------ PROVIDED MATERIAL
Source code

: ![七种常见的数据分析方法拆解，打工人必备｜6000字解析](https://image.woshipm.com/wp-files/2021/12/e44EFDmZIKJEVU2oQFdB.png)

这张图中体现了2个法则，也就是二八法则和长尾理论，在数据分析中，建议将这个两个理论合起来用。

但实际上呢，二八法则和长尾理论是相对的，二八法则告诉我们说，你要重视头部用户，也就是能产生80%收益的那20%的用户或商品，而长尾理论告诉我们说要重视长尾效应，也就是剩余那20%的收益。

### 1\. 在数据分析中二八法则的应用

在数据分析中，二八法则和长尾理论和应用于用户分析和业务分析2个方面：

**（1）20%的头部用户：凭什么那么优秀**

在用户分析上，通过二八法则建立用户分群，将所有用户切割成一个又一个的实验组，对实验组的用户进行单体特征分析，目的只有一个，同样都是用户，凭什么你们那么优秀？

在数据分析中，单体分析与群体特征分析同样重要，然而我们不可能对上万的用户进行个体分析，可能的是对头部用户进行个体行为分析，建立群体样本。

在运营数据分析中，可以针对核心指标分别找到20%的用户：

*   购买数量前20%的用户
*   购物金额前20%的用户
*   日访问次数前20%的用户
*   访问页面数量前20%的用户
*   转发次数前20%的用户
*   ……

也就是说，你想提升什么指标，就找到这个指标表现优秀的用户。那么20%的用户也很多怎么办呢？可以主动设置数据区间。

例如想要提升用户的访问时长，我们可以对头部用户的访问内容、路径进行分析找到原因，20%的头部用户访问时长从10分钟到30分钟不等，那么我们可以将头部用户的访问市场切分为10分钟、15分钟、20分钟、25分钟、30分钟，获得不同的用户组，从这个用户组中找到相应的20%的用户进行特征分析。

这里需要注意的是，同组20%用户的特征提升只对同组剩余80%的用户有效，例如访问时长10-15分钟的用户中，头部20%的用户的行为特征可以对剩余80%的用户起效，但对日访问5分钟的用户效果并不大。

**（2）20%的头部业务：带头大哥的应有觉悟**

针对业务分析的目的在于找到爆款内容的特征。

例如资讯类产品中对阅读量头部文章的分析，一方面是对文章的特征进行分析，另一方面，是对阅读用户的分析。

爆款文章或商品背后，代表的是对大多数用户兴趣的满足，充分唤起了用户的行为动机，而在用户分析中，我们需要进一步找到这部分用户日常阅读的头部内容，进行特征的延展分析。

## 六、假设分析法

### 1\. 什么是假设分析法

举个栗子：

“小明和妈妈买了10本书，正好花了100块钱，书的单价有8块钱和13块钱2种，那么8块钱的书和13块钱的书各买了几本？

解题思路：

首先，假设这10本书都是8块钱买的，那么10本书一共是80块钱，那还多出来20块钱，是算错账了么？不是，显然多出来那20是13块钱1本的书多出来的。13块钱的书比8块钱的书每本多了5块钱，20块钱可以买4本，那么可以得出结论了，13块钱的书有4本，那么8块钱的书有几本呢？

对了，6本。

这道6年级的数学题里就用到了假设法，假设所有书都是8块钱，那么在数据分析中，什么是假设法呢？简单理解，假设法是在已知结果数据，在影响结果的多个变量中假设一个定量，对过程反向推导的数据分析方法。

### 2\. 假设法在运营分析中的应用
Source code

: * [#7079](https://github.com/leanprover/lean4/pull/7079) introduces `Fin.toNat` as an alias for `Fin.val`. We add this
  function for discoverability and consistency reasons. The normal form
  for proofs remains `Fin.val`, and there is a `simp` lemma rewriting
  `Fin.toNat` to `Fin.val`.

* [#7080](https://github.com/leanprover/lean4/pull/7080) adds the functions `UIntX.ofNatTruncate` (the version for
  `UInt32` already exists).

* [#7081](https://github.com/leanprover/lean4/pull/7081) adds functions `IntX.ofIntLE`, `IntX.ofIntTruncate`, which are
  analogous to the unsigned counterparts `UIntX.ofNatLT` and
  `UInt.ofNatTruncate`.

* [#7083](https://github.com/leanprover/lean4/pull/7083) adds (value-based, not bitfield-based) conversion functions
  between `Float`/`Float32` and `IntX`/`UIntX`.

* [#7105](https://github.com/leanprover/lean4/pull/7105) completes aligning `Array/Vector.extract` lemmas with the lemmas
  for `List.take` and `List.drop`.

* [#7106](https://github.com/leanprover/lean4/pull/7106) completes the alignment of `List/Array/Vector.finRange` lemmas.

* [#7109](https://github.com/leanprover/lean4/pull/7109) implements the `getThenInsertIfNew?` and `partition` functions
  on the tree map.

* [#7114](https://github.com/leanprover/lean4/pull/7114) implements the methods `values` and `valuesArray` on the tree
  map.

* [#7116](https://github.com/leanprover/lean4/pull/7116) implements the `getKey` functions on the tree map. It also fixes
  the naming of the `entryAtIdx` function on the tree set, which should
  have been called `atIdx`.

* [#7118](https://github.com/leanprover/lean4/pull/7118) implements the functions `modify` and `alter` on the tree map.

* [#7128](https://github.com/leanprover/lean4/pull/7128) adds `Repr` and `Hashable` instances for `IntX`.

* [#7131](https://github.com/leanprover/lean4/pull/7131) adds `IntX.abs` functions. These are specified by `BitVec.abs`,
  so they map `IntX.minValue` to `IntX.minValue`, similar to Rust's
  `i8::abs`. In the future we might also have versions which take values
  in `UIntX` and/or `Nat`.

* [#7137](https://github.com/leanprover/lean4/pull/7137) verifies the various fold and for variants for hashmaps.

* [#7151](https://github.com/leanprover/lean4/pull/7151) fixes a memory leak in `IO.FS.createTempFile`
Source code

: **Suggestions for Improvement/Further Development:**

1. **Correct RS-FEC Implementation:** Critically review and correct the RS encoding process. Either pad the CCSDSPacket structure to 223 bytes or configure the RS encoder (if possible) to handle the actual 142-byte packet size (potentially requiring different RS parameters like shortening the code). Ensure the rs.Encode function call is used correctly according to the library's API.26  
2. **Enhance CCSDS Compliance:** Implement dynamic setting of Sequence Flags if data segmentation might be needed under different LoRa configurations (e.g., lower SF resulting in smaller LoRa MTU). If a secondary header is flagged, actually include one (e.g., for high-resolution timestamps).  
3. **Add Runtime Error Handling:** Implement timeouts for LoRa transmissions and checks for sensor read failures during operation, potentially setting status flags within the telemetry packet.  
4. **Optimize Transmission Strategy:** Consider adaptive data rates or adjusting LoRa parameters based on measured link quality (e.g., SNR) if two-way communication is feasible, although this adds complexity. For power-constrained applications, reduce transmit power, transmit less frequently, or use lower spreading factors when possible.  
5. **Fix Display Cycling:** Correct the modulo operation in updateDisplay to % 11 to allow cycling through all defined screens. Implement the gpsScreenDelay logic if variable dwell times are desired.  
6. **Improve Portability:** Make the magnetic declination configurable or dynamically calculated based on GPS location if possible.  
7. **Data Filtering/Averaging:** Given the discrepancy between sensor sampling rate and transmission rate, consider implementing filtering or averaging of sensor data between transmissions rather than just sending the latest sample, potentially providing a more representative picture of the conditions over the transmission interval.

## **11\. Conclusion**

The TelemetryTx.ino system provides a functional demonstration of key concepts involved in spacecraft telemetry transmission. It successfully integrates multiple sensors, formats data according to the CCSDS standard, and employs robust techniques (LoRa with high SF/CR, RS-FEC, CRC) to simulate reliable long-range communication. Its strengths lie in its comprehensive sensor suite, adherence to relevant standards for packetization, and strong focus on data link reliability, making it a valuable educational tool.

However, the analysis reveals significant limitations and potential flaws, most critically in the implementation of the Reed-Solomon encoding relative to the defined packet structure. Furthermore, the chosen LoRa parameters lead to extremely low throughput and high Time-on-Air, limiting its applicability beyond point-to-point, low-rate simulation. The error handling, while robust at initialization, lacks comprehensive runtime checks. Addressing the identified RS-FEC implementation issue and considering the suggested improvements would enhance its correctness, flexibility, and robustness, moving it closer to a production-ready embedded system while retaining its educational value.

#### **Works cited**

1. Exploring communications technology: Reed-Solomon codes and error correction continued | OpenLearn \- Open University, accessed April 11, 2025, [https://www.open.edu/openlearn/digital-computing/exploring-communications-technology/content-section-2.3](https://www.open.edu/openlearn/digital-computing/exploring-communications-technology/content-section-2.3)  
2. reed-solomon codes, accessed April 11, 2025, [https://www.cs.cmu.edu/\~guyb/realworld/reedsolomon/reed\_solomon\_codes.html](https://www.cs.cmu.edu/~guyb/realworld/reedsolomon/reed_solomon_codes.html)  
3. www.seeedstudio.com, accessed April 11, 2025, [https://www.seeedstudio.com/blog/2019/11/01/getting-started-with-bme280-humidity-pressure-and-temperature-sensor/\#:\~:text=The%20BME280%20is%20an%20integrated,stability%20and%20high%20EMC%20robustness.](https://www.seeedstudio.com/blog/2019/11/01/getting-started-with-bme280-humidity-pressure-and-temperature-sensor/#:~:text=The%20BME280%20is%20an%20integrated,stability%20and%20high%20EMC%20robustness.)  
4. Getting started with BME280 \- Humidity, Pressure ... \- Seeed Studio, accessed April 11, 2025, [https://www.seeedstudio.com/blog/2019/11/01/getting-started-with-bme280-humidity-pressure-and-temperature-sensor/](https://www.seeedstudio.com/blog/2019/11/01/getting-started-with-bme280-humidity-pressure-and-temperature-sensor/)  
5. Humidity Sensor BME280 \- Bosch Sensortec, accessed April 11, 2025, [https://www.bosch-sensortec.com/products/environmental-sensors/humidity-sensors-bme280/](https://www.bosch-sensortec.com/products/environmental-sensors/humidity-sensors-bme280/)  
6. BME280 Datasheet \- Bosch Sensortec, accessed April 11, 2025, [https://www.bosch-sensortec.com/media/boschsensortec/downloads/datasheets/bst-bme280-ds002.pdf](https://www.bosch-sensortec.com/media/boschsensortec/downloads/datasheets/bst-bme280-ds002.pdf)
------------
• **ACTIVITY**
Turn the lines from the very start of the items through the line that contains "### 1\. 在数据分析中二八法则的应用" into a numbered list, leaving out blank lines. Include that last line and nothing after it.

• **TASK OUTPUT**
1. Source code
2. : ![七种常见的数据分析方法拆解，打工人必备｜6000字解析](https://image.woshipm.com/wp-files/2021/12/e44EFDmZIKJEVU2oQFdB.png)
3. 这张图中体现了2个法则，也就是二八法则和长尾理论，在数据分析中，建议将这个两个理论合起来用。
4. 但实际上呢，二八法则和长尾理论是相对的，二八法则告诉我们说，你要重视头部用户，也就是能产生80%收益的那20%的用户或商品，而长尾理论告诉我们说要重视长尾效应，也就是剩余那20%的收益。
5. ### 1\. 在数据分析中二八法则的应用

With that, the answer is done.